Make Christmas extra special this year with these traditional and authentic Spanish Christmas desserts!
From Christmas cookies to Spanish churros, no celebration is complete without a few special treats.
So without further ado, here are the top 10 Spanish Christmas desserts to bring new traditions to your holiday season.
10 Traditional Spanish Sweets for Christmas
Looking for a sweet treat to pass out as gifts? Turron is an ideal choice.
This almond nougat is an especially popular Spanish candy come Christmas time. It’s hard with a bit of crunch and a nice nutty kick.
Plus, it’s super easy to package.
It only takes four ingredients which you probably already have at home. This will not only save you time at the grocery store but also money.
You’ll start by melting honey and sugar together, pouring in an egg white, then adding toasted almonds. All that gets molded into a brick that makes for easy portioning.
I think a few pieces will look terrific wrapped up in a snowflake goody bag and tied with colorful ribbon.
Imagine how jolly these wintery-looking cookies will be on your favorite holiday cookie platter.
These mini donut-shaped cookies have a festive coating of powdered sugar and an infusion of white wine.
Unlike other sugar-infused Christmas cookies, these aren’t too sweet. They’re also hard making them ideal for dunking in coffee.
It wouldn’t be Christmas without a superabundance of cookies, so I’ve got another joyful recipe for you.
Mantecados and polvorones are a type of Spanish Christmas cookie that originated in the Andalusian region.
The name itself is a reference to lard and powder which are the two main ingredients that these traditionally feature.

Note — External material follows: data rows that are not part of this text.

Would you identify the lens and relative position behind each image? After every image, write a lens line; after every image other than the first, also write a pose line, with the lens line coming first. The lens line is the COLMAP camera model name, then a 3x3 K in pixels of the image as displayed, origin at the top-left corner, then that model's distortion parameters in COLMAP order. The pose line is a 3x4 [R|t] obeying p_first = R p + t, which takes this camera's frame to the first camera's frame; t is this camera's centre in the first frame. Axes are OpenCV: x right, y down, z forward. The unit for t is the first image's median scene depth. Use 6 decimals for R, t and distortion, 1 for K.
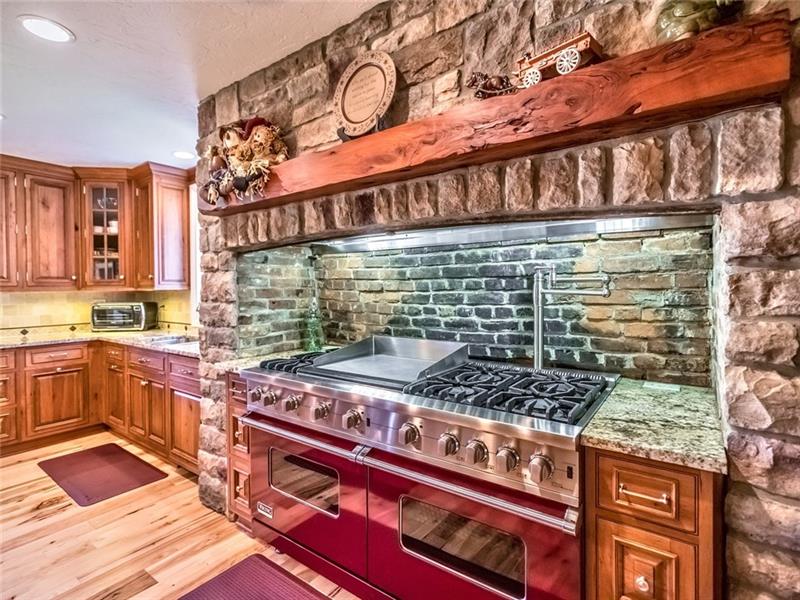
lens RADIAL K [[394.1, 0, 401.6], [0, 394.1, 296.3], [0, 0, 1]] dist [-0.001990, -0.000461]
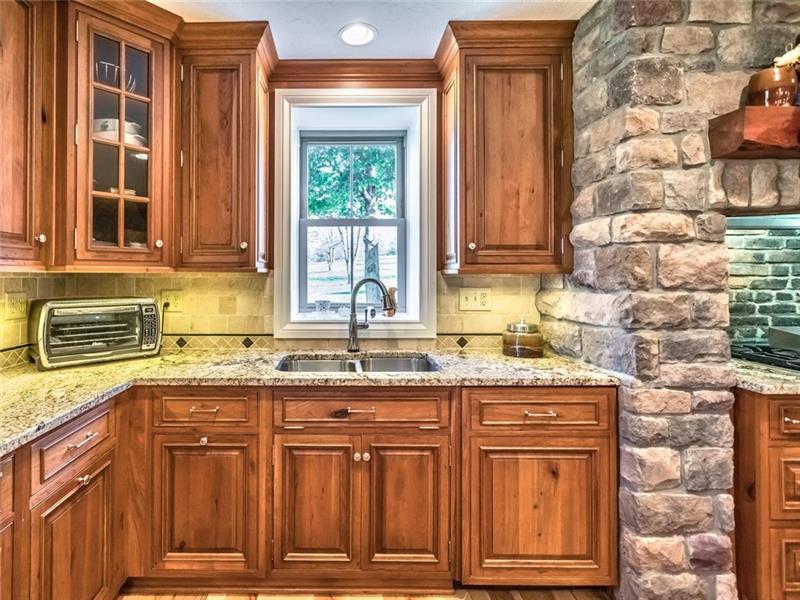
lens RADIAL K [[394.1, 0, 408.3], [0, 394.1, 274.9], [0, 0, 1]] dist [-0.001990, -0.000461]
pose [[0.819251, 0.009021, 0.573365, -1.194021], [0.006432, 0.999669, -0.024918, 0.002489], [-0.573400, 0.024102, 0.818921, 0.729779]]
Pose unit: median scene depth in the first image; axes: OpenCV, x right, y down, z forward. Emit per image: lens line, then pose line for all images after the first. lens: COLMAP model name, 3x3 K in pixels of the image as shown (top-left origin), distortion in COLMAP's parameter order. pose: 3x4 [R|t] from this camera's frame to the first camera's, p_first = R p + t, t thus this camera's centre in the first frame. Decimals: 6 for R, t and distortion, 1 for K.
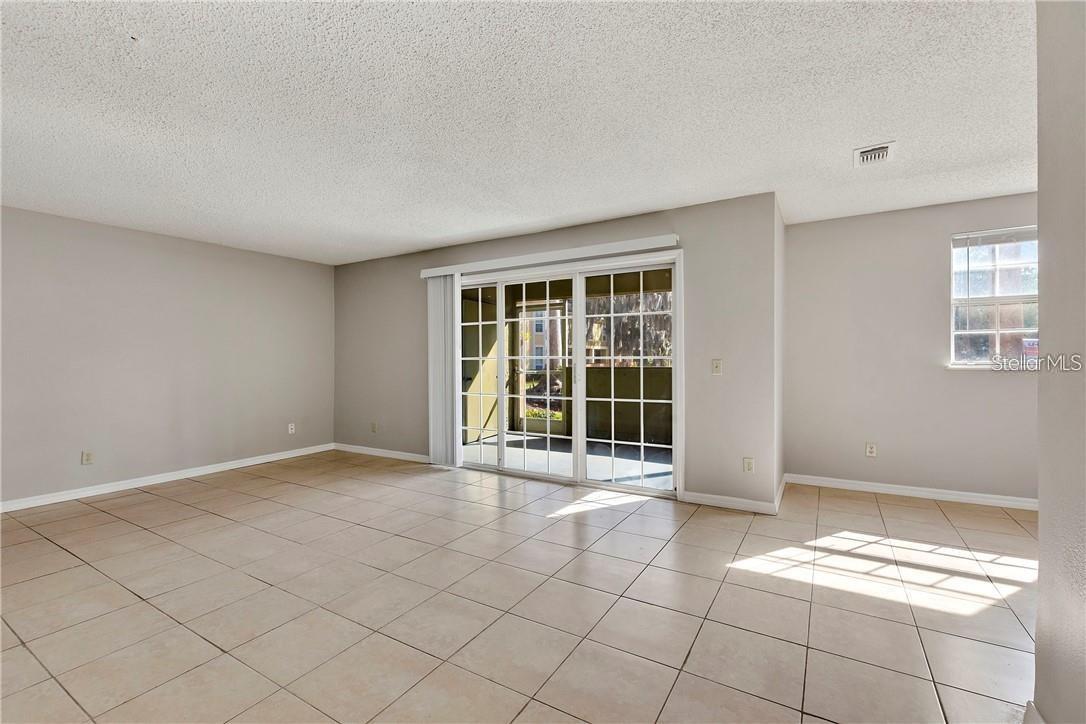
lens RADIAL K [[480.6, 0, 545.7], [0, 480.6, 361.0], [0, 0, 1]] dist [0.004025, 0.000776]
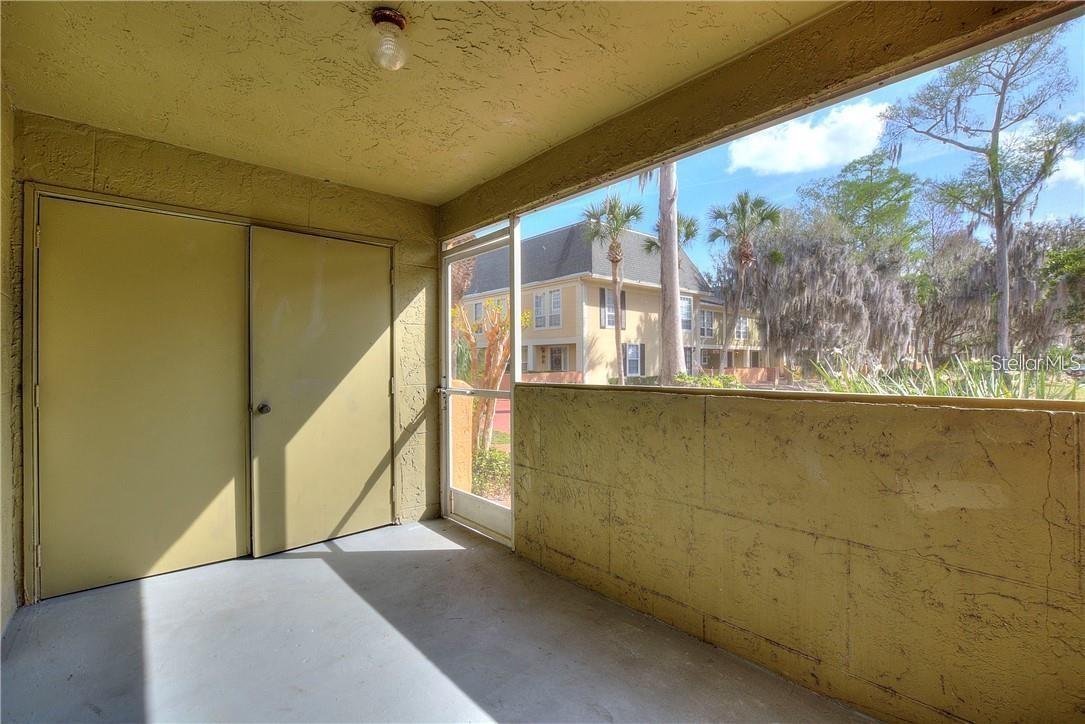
lens RADIAL K [[480.1, 0, 544.6], [0, 480.1, 362.7], [0, 0, 1]] dist [0.004025, 0.000776]
pose [[0.947383, 0.010011, -0.319947, 0.182475], [-0.009943, 0.999949, 0.001845, -0.005937], [0.319949, 0.001433, 0.947434, 0.582760]]
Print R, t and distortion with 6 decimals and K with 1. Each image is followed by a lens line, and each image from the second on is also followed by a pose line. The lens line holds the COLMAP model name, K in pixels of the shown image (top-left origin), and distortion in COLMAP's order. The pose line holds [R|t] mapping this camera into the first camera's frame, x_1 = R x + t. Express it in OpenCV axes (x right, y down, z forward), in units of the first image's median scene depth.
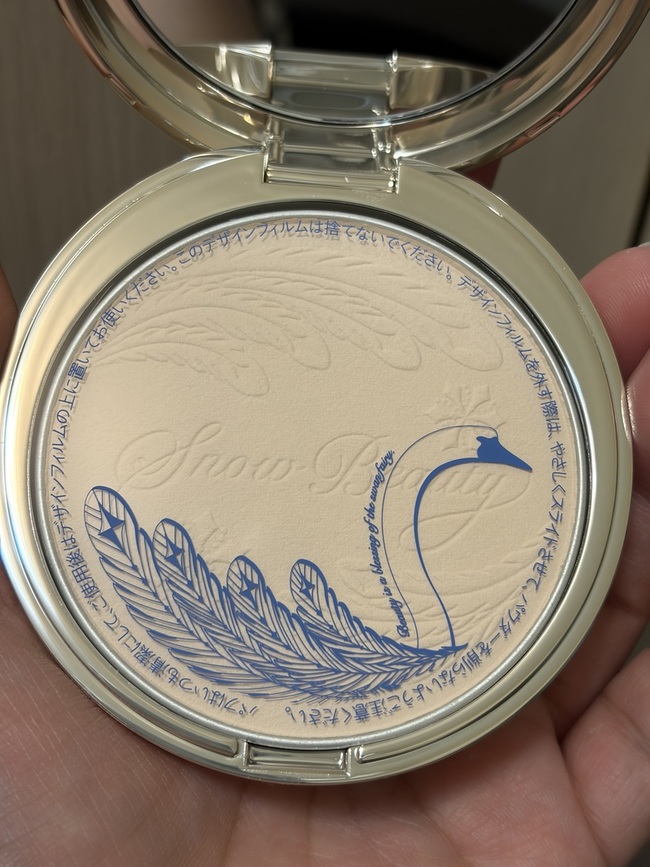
lens RADIAL K [[1323.4, 0, 327.6], [0, 1323.4, 435.0], [0, 0, 1]] dist [0.113326, 0.000000]
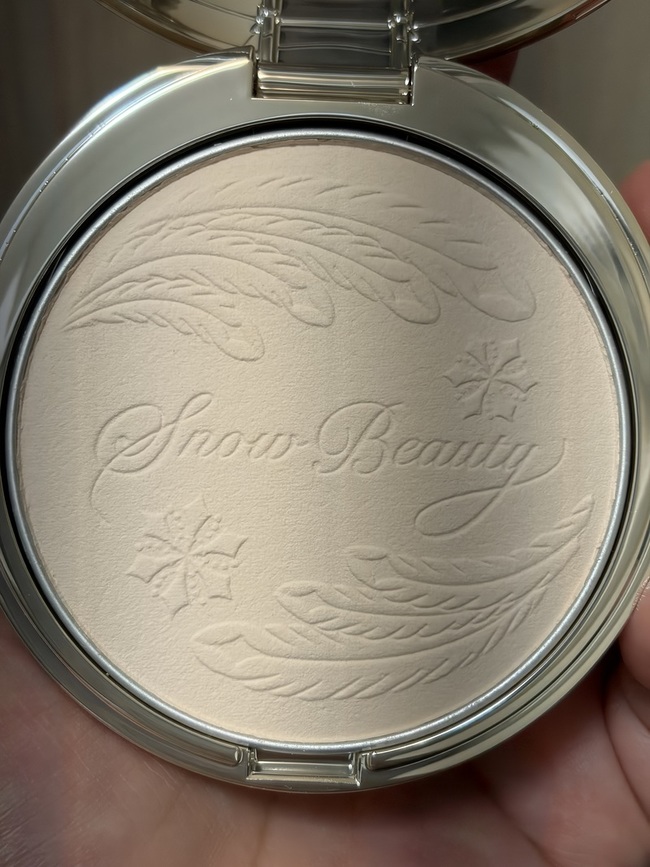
lens RADIAL K [[1323.4, 0, 322.3], [0, 1323.4, 432.2], [0, 0, 1]] dist [0.113326, 0.000000]
pose [[0.997771, -0.013212, -0.065404, 0.050586], [0.027941, 0.972852, 0.229736, -0.183817], [0.060593, -0.231051, 0.971053, 0.141702]]
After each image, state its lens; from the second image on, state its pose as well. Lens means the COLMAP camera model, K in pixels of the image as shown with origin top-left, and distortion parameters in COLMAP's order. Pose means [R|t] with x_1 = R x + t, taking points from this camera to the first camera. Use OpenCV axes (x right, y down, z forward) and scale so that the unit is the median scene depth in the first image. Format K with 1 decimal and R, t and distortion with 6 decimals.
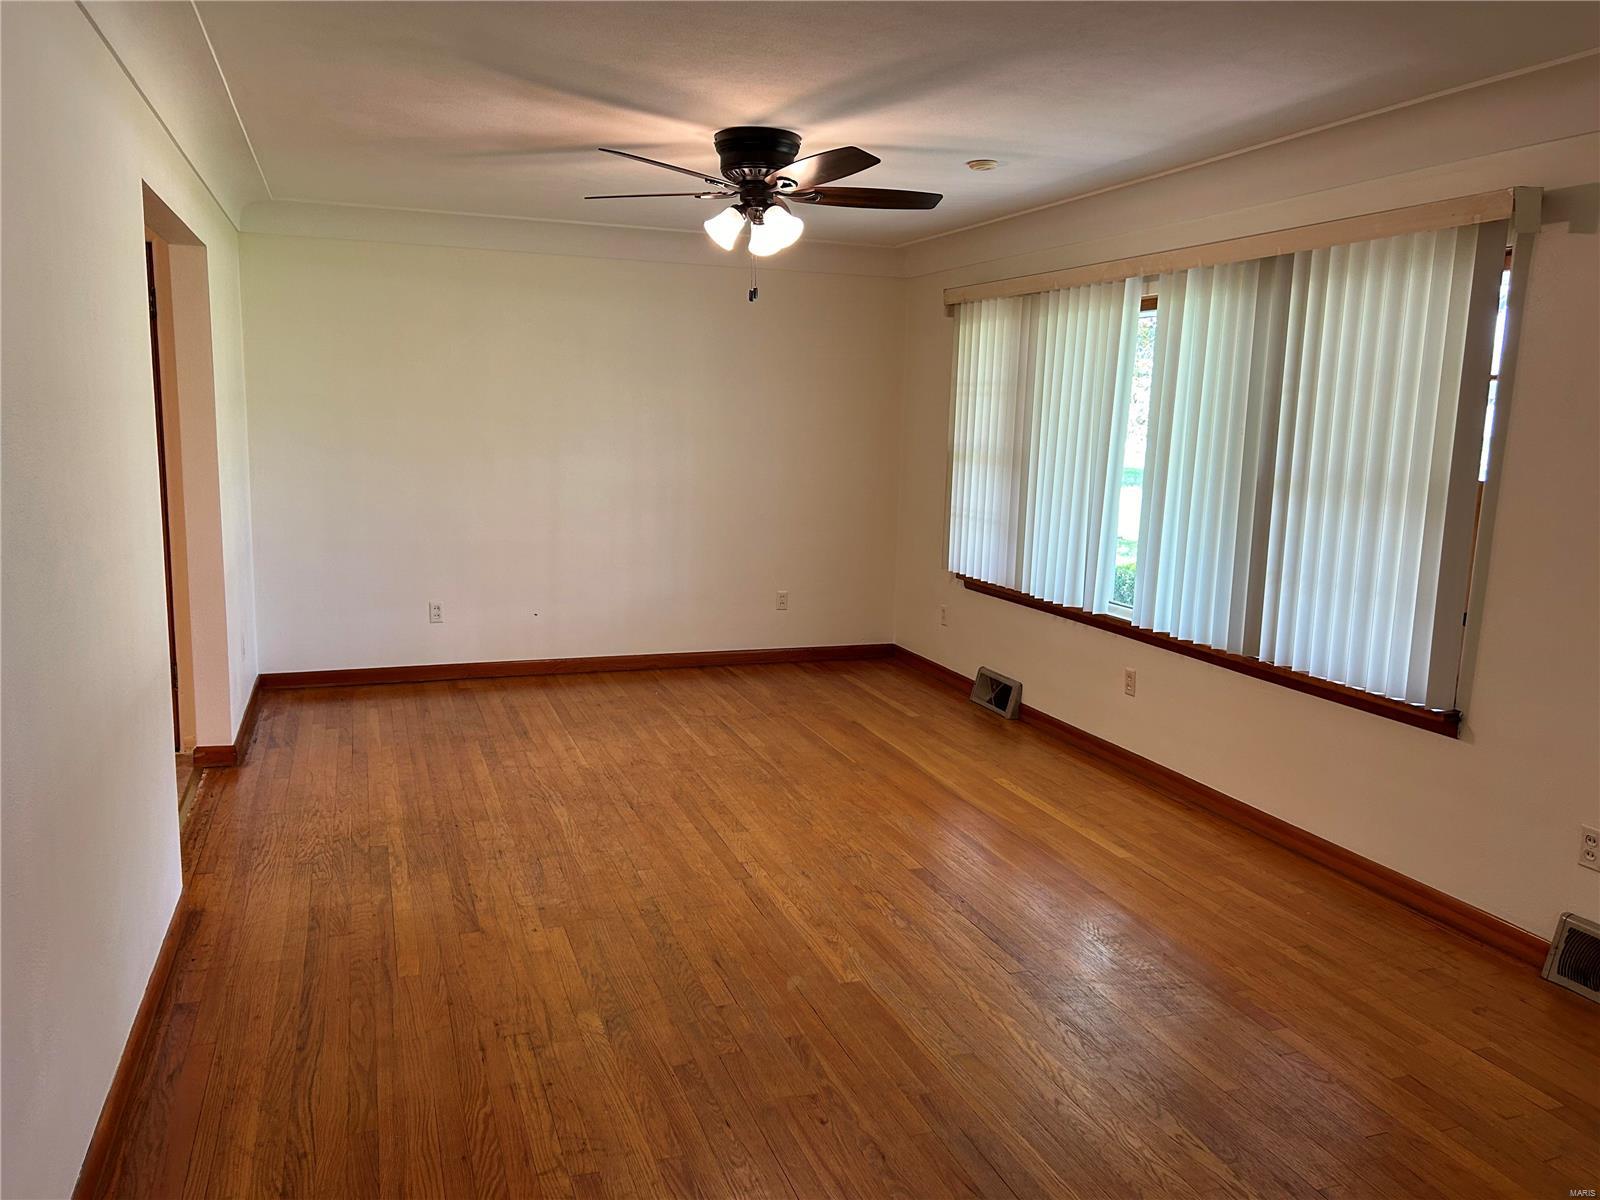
lens RADIAL K [[1214.9, 0, 786.1], [0, 1214.9, 587.2], [0, 0, 1]] dist [0.053036, -0.046052]
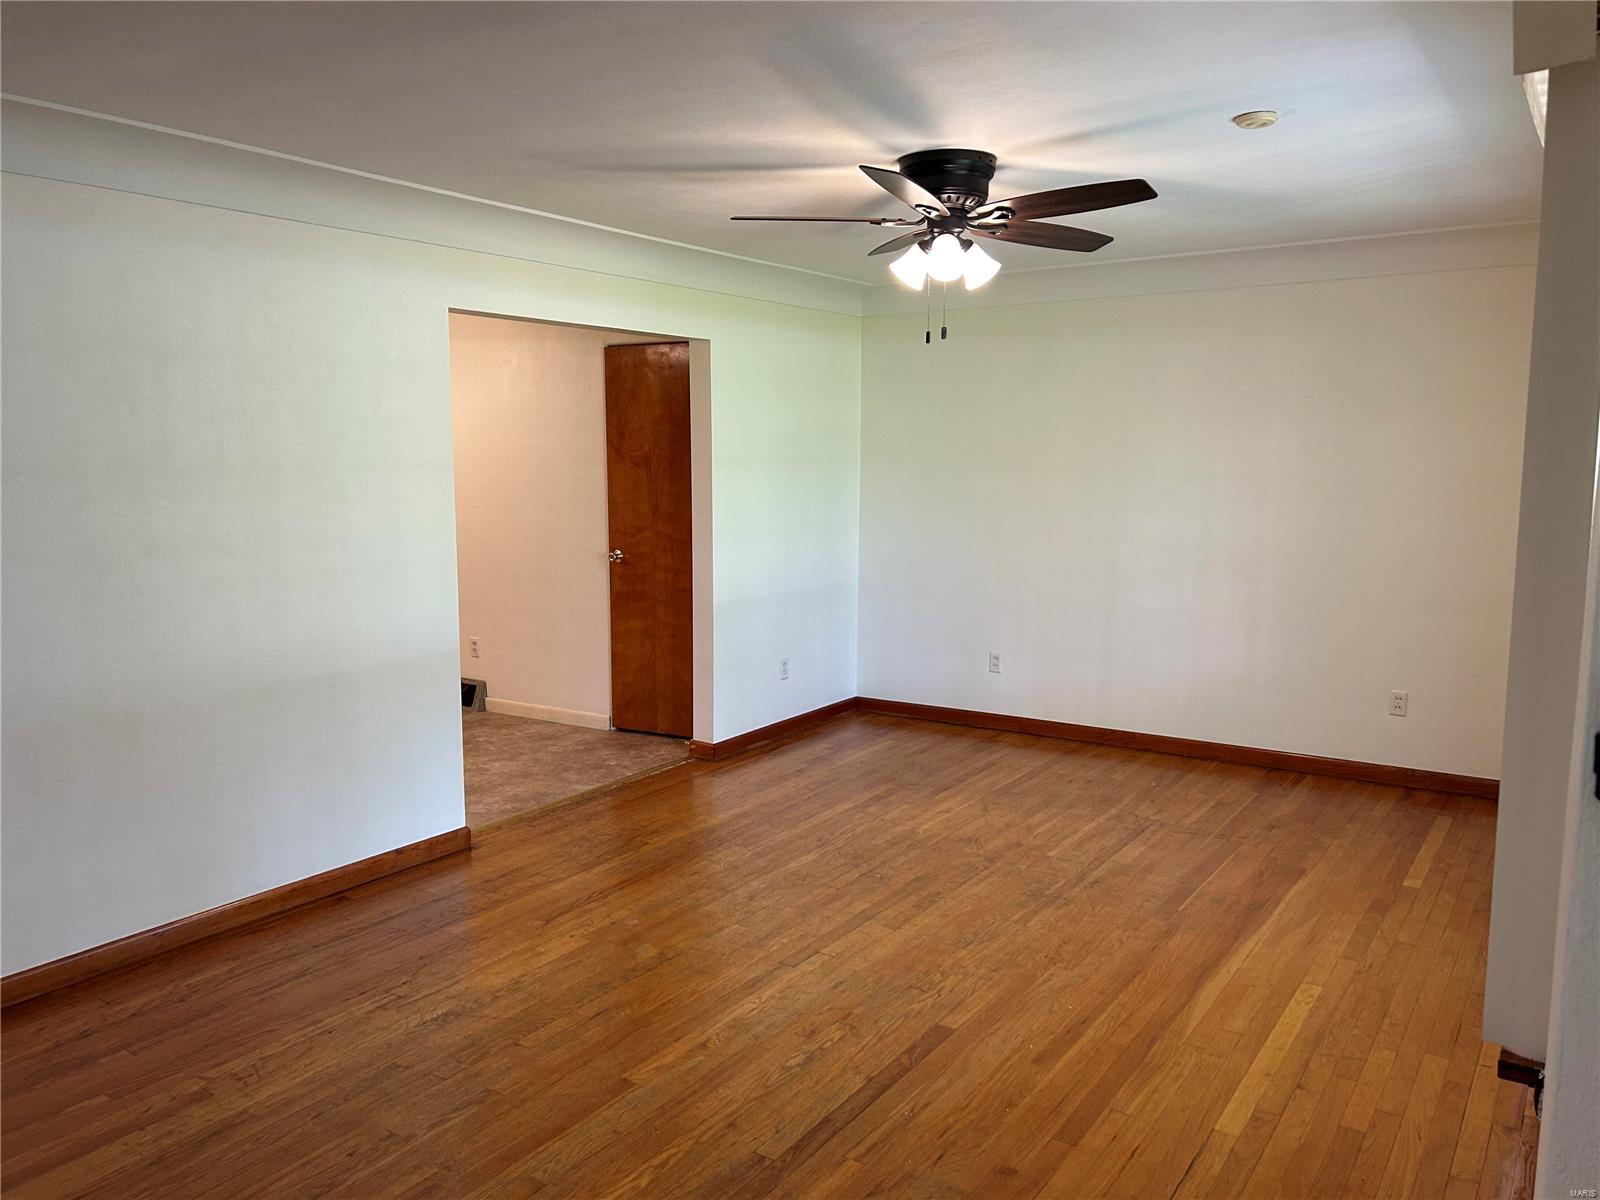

They have a wonderful crunch on the outside with a soft inside making them crumbly in the best way. A little bit nutty, a touch sweet, and a dash of spice makes these cookies oh-so-nice!
Churros are one of my favorite treats. Biting into the warm dough coated in sugar always puts a smile on my face.
So why not share that joy and pass these around come Christmas time?
This authentic recipe comes straight from Spain. It doesn’t require anything odd or unusual, however, you will need a piping bag to get the right shape.
You may also want a large and trusty ladle strainer or tongs for frying.
If you want to make this extra special, you can add a pinch of cinnamon to the sugar coating and dip the ends in chocolate.
Roscón de Reyes is a tradition you’ll find in Mexico, but it originated in Spain. This dessert is known as an Epiphany cake traditionally served for Three Kings Day.
This is like a fruit cake, but better. Dried fruit is first soaked in rum, then mixed into a rich buttery and spiced dough.
The final result gets a drizzle of icing that is fit enough for a king.
If you happen to have leftovers, you can freeze the rest. However, I have a feeling nothing will be left.
Bolitas de coco is a local favorite in Malaga. Each decadent morsel is an explosion of chocolate with a touch of coconut to match.
These confections consist of three simple ingredients; coconut, condensed milk, and chocolate chips.
With an ingredient list like that, you know they’re very easy to make.
You’ll want to use a double boiler for this recipe to melt the chocolate chips without burning them.
You can even use white chocolate to make them look like mini snowballs.
Either way, this recipe should take you about 15-minutes to make. Then you’ll have to let the batch chill for a little bit so everything can set.
Crema Catalana is a Spanish custard that’s akin to creme brulee. The inside is super creamy while the outside features a thin layer of caramelized sugar.
This recipe is a bit more involved than some of the others on the list. But it’s just as special!
For serving, some fresh figs or raspberries make a nice topping.
You’ll also want to prepare these individually in ramekins, as this is not a slice and serve sort of dish.
I think this dessert is perfect for smaller Christmas gatherings rather than extended families. However, if you have enough dishware, I say go for it!
If you do want a Spanish dessert fit for a crowd, serve this glamorous cake.
Soft and sweet, Tarta de Santiago is an almond cake that’s super tender and bursting with flavor.
It’s completely gluten-free with a slight zing from lemon zest. The top also gets a traditional coating of powdered sugar with an etching of St.James’ cross.
If you’re not much for decorating, a simple dusting of sugar will do.
Miguelitos may look like a savory mini sandwich, but I assure you it’s all sweets.
A thick layer of chocolate rests between two airy puff pastries, and then the whole thing gets a final coating of powdered sugar.
This is a fantastic recipe to get the kids involved. They can help roll out the dough and top each sweet treat with powdered sugar while you prepare the chocolate.
This is another excellent recipe if you need to serve a crowd as one batch of these can serve up to 48 guests!
Another recipe from the Andalusian region is Pan de Cadiz. Born in Cadiz, this is a bright and cheerful pastry with multiple layers of flavor.
Marzipan makes up the base while different fruit fillings are stuffed in between.
Quince paste and canned spaghetti squash are two of the most traditional fillings. However, you can also use apple paste or other candied fruits.
This will require some assembly on your part, but this stunning dessert is worth the effort for the holiday.